Tra poco si tornerà alla classificazione degli uomini distinguendoli, gerarchicamente, non fra razze superiori ed inferiori, ma tra antifascisti e tutti gli altri. Chi non è antifascista, per logica conseguenza, è meno umano degli altri (gli antifascisti) e come tale dovrà essere trattato: compressione dei diritti, disparità di trattamento, inferiorità sostanziale.

(www.repubblica.it) – 22/02/2018 – Renzi al sacrario della strage di Stazzema: “Chi non è antifascista non è degno della comunità democratica”

l segretario del Pd Matteo Renzi ha raggiunto stamani Sant’Anna di Stazzema (Lucca), luogo di eccidio nazifascista che fece 560 vittime tra la popolazione nell’agosto 1944, per sottoscrivere la sua iscrizione all’anagrafe antifascista varata dal sindaco Maurizio Verona. Prima di salire al sacrario, Renzi ha parlato con i superstiti e deposto una corona al cippo che ricorda la strage e ha detto loro: “Grazie per la vostra testimonianza”. Poi è arrivato all’ossario con i miistri Dem Valeria Fedeli, Graziano Delrio, Maurizio Martina, Andrea Orlando e alcuni esponenti come Fiano, Orfini e Rosato: “Il Pd deve essere antifascista quanto tutte le altre forze, perchè altrimenti chi non è antifascista non è degno di far parte della comunità democratica” ha detto il segretario nazionale del Pd nel corso dell’iniziativa dei dem che hanno aderito all’anagrafe antifascista arrivata a oltre 30mila iscritti.

Renzi ha poi sottolineano che l’Italia non corre un vero e proprio pericolo fascista: “Non pensiamo che il nostro Paese stia vivendo quella fase, parole di verità impongono di dire che la nostra democrazia è forte, solida, più forte di ogni rischio totalitario. E chi paragona la condizione di oggi alla stagione prefascista commette un errore politico perché nega la realtà che stiamo vivendo. La democrazia è solida, ma proprio per questo non dobbiamo retrocedere neppure di un millimetro”. Il segretario ha però aggiunto che un’emergenza comunque esiste: “C’è un’emergenza educativa, non dobbiamo perdere la memoria degli eventi che ci sono stati”. Ha spiegato: “C’è chi legge Mein Kampf che è il libro del male assoluto  e c’è chi va a sparare contro i migranti e contro la sede del Pd”. Il riferimento è a quanto accaduto a Macerata. Renzi ha anche detto che “picchiare un carabiniere non è antifascista”.

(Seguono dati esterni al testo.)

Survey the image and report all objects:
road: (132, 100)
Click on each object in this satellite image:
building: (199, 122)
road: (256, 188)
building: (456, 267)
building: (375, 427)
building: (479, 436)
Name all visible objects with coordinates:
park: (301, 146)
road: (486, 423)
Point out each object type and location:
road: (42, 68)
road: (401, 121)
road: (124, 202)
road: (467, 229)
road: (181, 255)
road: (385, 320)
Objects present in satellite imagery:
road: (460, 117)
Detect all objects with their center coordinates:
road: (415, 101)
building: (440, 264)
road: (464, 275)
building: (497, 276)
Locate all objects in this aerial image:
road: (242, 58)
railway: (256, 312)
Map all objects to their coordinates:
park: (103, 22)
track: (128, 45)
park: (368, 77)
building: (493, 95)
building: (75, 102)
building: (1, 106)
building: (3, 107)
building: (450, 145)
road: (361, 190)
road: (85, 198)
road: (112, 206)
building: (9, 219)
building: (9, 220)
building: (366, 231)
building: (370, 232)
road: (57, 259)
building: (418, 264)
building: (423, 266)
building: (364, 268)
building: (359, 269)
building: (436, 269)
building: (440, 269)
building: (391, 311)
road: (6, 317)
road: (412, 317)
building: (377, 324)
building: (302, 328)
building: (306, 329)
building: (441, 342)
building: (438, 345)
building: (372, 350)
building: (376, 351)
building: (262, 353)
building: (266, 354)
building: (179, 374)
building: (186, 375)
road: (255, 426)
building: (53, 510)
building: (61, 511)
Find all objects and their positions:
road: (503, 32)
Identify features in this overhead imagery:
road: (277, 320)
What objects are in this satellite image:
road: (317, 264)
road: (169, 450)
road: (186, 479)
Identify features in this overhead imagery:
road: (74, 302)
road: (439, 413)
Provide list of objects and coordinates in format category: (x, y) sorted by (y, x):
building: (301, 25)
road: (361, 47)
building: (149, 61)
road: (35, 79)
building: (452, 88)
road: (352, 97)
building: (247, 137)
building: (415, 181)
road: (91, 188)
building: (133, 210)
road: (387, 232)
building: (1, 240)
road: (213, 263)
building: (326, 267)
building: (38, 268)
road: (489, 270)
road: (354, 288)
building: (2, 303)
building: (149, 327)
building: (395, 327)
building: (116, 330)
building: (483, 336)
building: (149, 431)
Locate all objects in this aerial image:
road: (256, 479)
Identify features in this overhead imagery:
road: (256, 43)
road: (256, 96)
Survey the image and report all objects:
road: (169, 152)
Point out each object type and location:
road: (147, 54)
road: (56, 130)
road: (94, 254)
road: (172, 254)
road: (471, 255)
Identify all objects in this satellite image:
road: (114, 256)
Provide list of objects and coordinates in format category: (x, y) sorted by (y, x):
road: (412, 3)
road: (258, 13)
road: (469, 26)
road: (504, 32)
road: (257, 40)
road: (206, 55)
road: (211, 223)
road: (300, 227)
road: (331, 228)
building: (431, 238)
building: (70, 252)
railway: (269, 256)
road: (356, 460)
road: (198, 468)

In seguito Renzi ha aggiunto: “E’ vero che c’è l’anagrafe per i cani e quella per i cittadini, ma c’è anche l’anagrafe antifascista che è un valore che intendiamo preservare. Per questo oggi il Pd è qui con i suoi ministri. Vorremmo dare un messaggio forte, senza polemica, per dire che troviamo necessario aderire a un elenco di quelli che dicono che il nazifascismo è stato il male assoluto e che se c’è un luogo simbolo quello è Sant’Anna di Stazzema, e purtroppo non è il solo”.